### TASK ITEM
Nothing but a number belongs in the answer: the count of lines below that contain the word "case".

### DATA FOR THIS EXERCISE
-- Opening Marker --
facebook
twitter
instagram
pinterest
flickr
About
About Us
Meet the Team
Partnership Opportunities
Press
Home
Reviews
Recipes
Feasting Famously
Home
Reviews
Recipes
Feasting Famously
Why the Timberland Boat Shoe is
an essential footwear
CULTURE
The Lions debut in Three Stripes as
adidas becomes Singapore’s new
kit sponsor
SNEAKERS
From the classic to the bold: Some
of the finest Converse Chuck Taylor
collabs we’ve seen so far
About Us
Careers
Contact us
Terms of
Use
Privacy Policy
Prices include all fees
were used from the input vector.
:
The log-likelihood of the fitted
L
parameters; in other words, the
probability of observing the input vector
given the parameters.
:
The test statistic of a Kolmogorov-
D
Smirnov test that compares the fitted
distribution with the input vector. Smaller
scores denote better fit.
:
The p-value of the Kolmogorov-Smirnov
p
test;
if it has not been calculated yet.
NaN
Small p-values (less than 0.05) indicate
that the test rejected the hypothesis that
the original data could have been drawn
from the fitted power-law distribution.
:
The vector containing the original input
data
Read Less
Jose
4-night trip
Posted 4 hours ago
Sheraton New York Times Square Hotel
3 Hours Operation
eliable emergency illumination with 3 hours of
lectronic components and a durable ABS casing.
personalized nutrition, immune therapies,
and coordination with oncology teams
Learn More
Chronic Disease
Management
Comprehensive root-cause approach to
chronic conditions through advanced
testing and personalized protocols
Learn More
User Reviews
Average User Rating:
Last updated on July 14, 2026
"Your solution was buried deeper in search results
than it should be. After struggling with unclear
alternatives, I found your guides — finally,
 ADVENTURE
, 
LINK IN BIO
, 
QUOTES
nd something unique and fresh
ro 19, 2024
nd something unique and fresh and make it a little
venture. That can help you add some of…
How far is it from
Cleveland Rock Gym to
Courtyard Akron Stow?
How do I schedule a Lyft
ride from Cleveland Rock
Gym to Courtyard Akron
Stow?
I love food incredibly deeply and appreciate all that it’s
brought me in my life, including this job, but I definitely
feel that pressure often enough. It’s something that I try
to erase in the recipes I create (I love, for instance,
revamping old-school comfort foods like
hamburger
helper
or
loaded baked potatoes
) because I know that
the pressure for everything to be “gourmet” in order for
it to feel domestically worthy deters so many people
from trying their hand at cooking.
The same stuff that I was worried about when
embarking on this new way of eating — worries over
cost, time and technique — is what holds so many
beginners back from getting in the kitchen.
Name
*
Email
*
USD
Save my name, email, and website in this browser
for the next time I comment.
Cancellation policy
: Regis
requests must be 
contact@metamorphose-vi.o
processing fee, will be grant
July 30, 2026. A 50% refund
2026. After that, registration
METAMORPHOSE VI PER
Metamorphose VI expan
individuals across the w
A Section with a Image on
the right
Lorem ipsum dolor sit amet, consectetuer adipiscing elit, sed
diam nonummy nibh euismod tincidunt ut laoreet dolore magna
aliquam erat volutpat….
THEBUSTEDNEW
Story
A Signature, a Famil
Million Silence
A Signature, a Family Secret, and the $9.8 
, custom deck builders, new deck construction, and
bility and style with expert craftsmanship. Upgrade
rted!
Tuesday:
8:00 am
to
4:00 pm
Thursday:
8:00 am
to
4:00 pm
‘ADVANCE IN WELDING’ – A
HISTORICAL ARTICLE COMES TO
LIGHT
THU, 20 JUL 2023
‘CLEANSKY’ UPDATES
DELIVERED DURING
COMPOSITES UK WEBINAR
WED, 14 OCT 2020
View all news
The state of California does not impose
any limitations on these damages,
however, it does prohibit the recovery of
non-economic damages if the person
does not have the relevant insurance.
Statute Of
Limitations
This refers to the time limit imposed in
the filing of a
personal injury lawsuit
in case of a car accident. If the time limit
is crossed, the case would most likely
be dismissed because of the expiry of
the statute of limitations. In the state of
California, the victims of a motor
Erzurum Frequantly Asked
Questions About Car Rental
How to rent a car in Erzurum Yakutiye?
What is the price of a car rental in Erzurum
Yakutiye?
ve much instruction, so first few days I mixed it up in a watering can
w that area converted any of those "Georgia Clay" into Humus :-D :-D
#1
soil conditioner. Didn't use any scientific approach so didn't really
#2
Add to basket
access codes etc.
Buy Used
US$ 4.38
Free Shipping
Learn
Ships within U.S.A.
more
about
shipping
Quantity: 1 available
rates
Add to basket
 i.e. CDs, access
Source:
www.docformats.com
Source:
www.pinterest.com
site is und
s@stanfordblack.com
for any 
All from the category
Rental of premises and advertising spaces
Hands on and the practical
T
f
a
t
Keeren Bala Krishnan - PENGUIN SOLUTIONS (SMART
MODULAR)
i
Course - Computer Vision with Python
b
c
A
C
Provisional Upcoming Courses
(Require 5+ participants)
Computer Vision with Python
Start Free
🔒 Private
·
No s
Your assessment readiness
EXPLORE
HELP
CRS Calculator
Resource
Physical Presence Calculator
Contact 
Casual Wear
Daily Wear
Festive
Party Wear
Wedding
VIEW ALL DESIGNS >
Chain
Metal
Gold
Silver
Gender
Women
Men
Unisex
-- Closing Marker --
### ANSWER AREA
2